Salt box chronicles

Our salt box cracked. It was a Click Clack brand rectangular plastic box with a blue lid, and it served us well for many years. But you can’t get sentimental about your salt boxes or grease jars or utensil crocks. Actually, you can–I’m so sentimental about my grease jar, which was a present from Laurie and is shaped like an ear of corn, that I don’t keep grease in it.

Corn jar

In a cosmic coincidence (not that cosmic, since we made do with the cracked box for weeks), the same issue of Fine Cooking that gave us paprika potatoes and Asian-glazed short ribs also spotlighted a charming little salt box from Crate and Barrel. It looks like this:

Saltbox

The little dot embedded in the rim of the bowl is a magnet. There’s a matching magnet in the lid, so when you swing it mostly shut, it pops into place. Time will tell whether this salt box is as durable as a Click Clack, but we’re enjoying it so far. I showed it to Iris, and she wanted to taste the salt. Then she wanted to taste it again. I’m really curious how much salt she would have eaten if we’d just let her go to town. I’ve started calling her Salty Sam, which along with her mastery of the word “arrrr” should transition her smoothly into her nautical career.

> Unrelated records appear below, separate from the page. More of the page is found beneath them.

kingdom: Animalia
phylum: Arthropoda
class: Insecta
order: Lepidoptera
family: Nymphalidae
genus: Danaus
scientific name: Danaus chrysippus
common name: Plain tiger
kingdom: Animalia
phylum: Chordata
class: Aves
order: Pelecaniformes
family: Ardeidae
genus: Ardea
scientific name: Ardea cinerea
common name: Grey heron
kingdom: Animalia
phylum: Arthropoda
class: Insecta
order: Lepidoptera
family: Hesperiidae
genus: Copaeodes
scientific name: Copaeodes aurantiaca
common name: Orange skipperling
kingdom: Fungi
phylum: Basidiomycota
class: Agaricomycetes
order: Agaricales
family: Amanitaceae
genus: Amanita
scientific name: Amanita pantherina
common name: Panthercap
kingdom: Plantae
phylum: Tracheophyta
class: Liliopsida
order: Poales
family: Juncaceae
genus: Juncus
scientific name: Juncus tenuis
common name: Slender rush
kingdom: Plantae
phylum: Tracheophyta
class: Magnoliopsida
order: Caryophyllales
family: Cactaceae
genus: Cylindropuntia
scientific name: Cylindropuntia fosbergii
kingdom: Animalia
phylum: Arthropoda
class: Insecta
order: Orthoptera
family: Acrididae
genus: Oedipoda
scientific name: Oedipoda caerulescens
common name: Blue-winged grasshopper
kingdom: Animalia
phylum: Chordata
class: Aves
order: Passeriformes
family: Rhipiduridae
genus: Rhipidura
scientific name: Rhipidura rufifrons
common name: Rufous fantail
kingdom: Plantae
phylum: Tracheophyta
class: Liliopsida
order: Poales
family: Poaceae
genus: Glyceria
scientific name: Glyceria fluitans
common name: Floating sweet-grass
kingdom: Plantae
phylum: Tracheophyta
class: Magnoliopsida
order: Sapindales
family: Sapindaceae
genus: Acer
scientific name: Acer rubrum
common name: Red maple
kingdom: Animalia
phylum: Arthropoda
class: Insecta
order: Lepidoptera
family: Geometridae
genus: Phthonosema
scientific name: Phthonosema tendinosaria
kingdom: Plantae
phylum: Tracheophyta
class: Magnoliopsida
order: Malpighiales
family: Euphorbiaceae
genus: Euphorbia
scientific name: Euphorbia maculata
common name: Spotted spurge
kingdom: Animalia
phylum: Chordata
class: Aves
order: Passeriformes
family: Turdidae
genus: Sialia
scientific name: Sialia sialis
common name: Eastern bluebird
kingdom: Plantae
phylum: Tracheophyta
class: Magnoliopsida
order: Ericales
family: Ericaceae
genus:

Do you have a salt box? The single most important thing I’ve ever done to improve my cooking is to switch from table salt to kosher and keep the salt box close at hand. Kosher salt doesn’t taste any different from table salt (people who think it does are the same kind of people who buy $500 audio cables, and if you have a list these people’s names and addresses, please send it to me), but it’s much easier to pick up with your fingers and therefore more likely to be used throughout the preparation of the meal rather than added in a lump. Plus, if you get into the habit of sprinkling salt by hand, you’ll look like a Food Network personality without having to pick up any annoying signature exclamations.

I like Diamond Crystal brand kosher salt best, but Morton is fine too. And you don’t have to spend $15 on an admittedly smoove-looking salt box; a Gladware container would work fine, too, as long as you’re careful not to melt it.

2 thoughts on “Salt box chronicles

  1. Andrew Feldstein

    How is that thing at operating one-handed, or greasy-handed?

    I use sugar shakers (diner style, with the hole in the center of the top, not the flap kind) for salting.

  2. mamster Post author

    It’s really easy to do one-handed. When I’m working with something greasy I try to remember to pour some salt into a little Pyrex bowl so I won’t grease up my salt.